Cuando le respondo que resido temporalmente en Cap D´Agde, se le
ilumina la cara y su sonrisa expande el bigote. Podemos quedar otro día,
sugiere. Su novia susurra:
—Tuve un accidente y aún no he terminado la rehabilitación. Un problema de vértebras. Por eso no puedo hacer lo que me gusta.
Se
limpia los restos de semen de la boca y sale del jacuzzi… Son las dos
de la madrugada y todo el mundo parece exhausto, pero mi casa sigue
estando a 70 kilómetros y debo buscarme la vida. Francis y Virginia se
ofrecen a llevarme, metemos mi bicicleta en su coche y se desvían una
hora del camino para dejarme en la puerta. Virginia ha estado
prendiéndole cigarrillos a Francis todo el trayecto. El hombre carraspea
como su viejo coche, pero su aparato debe de estar bien engrasado: su
pareja tiene 30 años menos y más guerra encima de la que le corresponde.

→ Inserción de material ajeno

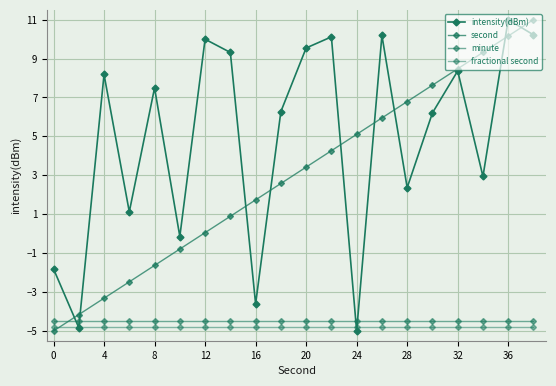

How many categories are shown in the chart?

20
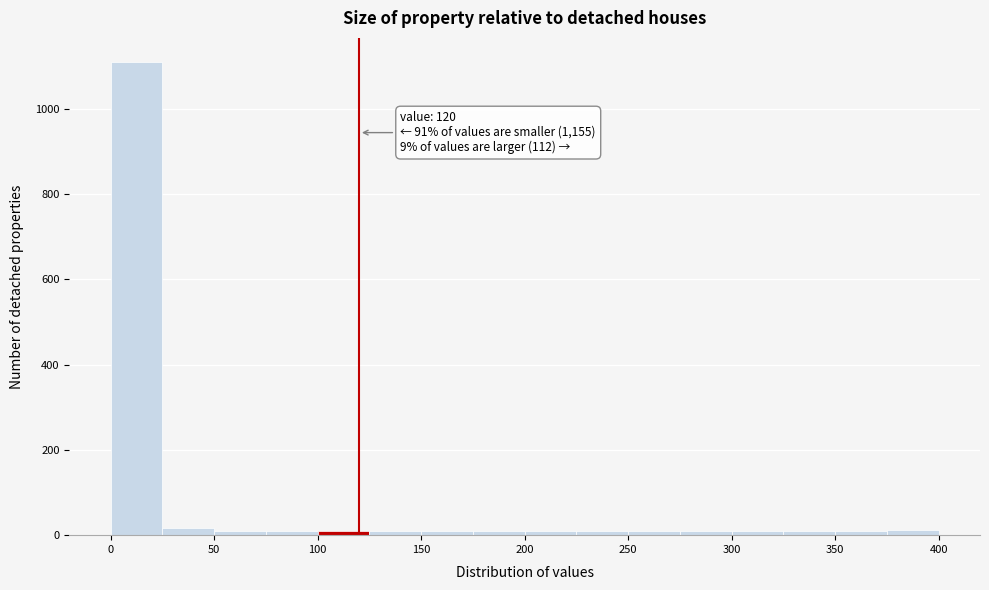

Over which range of the x-axis is the bar tallest?

0 to 25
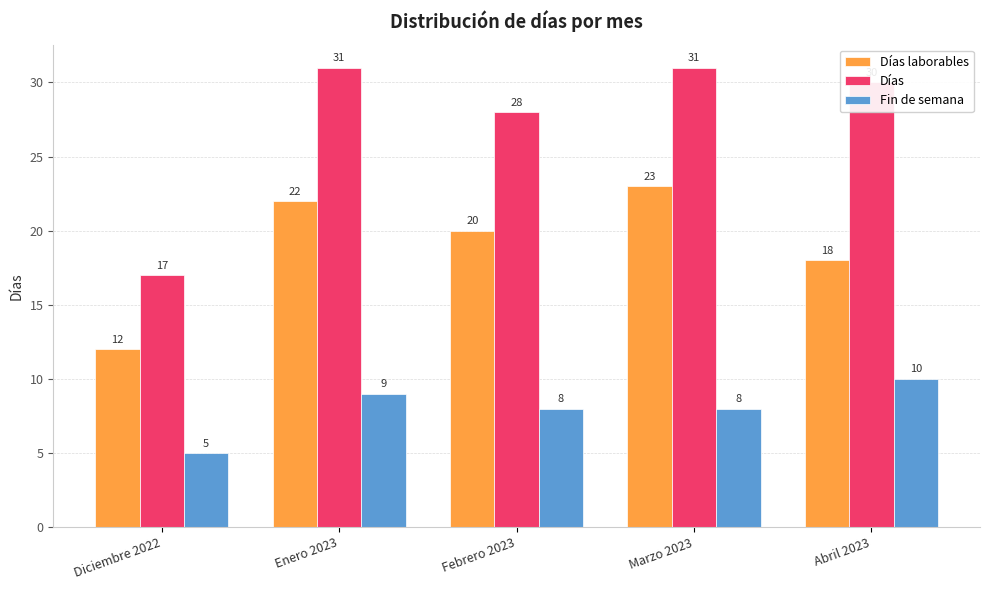

What value does the Días series have at Febrero 2023, to the nearest 5?

30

Tres semanas después entro en el restaurante del campo naturista en el
que están ellos.
—Mañana es el cumpleaños de Virgin: 26.
—Magnífico. ¿Cómo va su vertebra?
—Mejor.
Estoy buscando 25 españoles para que se acuesten con ella mañana a las
ocho de la tarde en Le Glamour. Yo seré el número 26.
Ella
sonríe. Les prometo que iré, aunque me resulta descorazonador. Procuro
preservar un grado razonable de intimidad hasta paseando desnudo por una
de las Sodoma y Gomorra del siglo XXI. El movimiento swinger es
más puro y honesto que otros. No hay tapujos ni medias verdades. Es un
estadio anterior a la sociedad con una escala de valores más alta aunque
fuera de allí todo vuelve a la anormalidad. Entre tanto documental de
animales, las parrillas televisivas deberían reservar espacios para este
tipo de naturaleza humana no domesticada. En vez de producir sueño, la
tele sería un estimulante aunque presiento que el efecto se esfumaría
antes de recordarlo.
Mi
viejo ha recorrido 2500 Km para verme. Viene con un amigo y una noche
salimos a cenar los tres. A nuestro alrededor hay muchas parejas.

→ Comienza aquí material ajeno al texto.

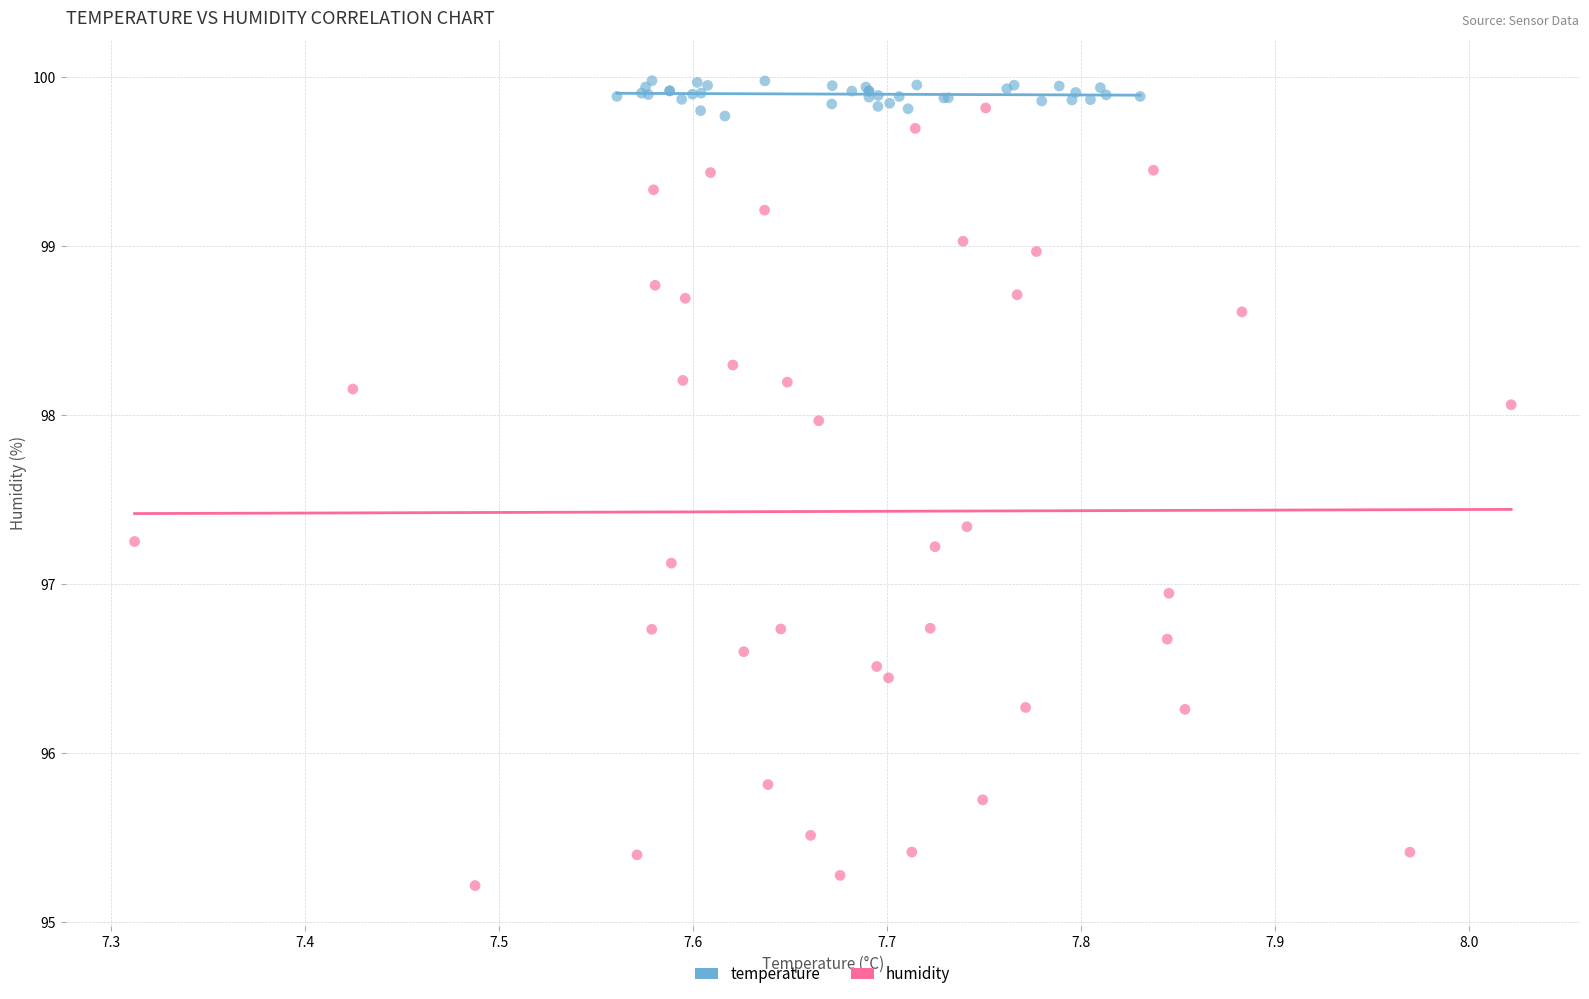

Which series contains the highest Y value?

temperature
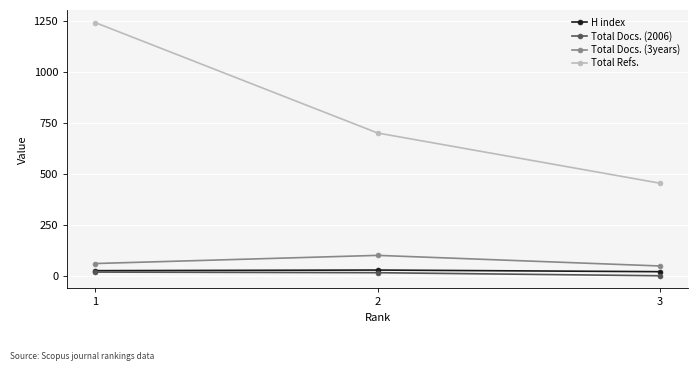

What is the value of the Total Docs. (3years) point at the 2nd from the left?

101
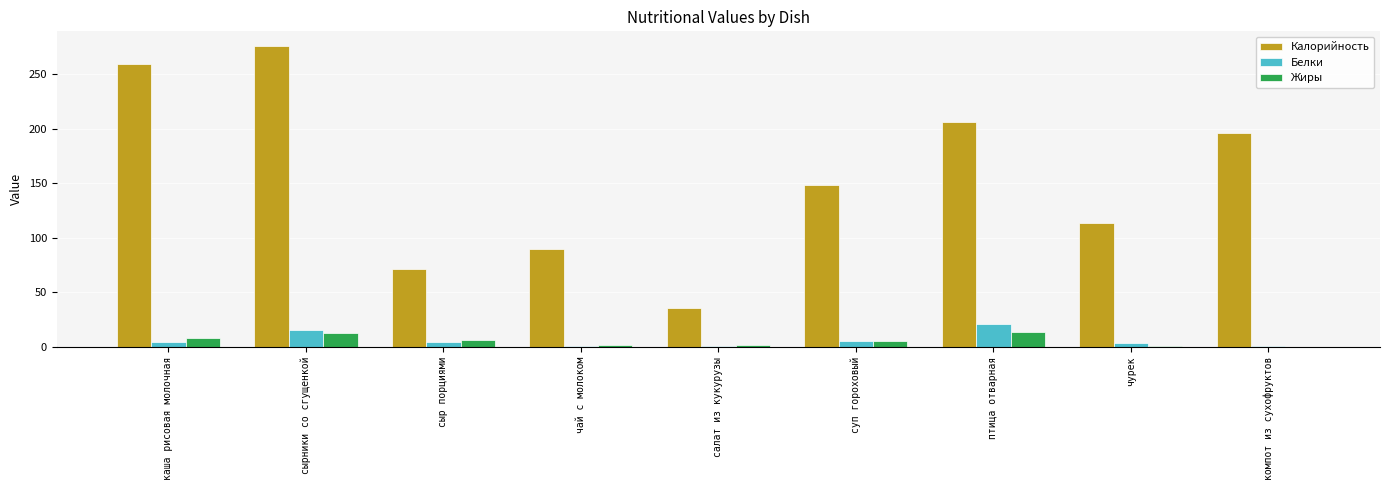

Count the number of data series in this chart.

3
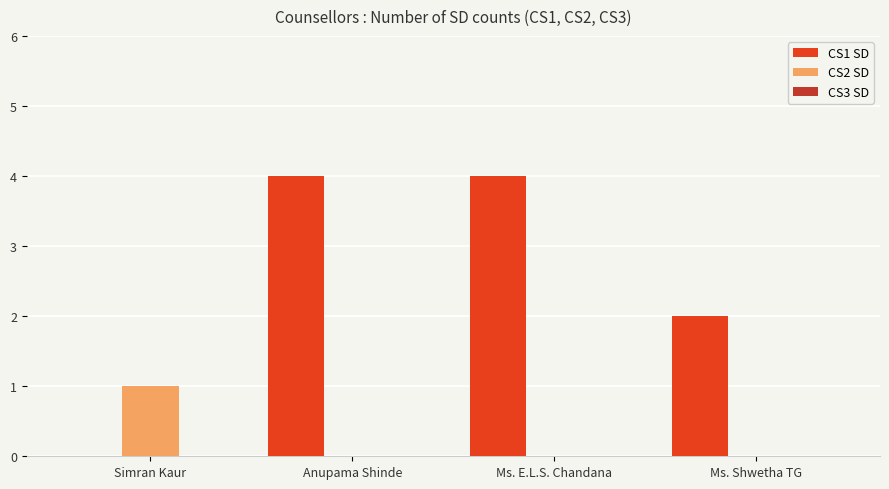

Is it true that CS1 SD equals 1 at Ms. Shwetha TG?

False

Algunas chicas van desnudas, otras sugieren que lo estarán pronto. La
coquetería inunda cada rincón de la terraza del restaurante, pero la
decadencia también se abre paso.
—Los raros somos nosotros —dice mi viejo.
—¿Por qué?
—Eso, ¿por qué, Antonio? —insiste su amigo.
—No ves que somos los únicos que vamos vestidos —exagera mi padre.
—¡Hombre no! Por la noche todos los gatos son pardos.
El
viejo pide carne por la fama que precede al género en la república
francesa. Intercalamos sorbos de ginebra con miradas al paisaje de
piernas largas como enredaderas y rosas púbicas. Mi viejo trata de
concentrarse en su filete, pero cada cuanto se le van los ojos. Los ojos
son como niños.
—José vive aquí, no actúes como si trabajases para la Iglesia —dice el amigo.
—Si vuelvo aquí… será con un putón —sentencia él.
Dejamos a su amigo y regresamos andando al apartamento. Evacuamos el plan, pero mi padre se ha confesado.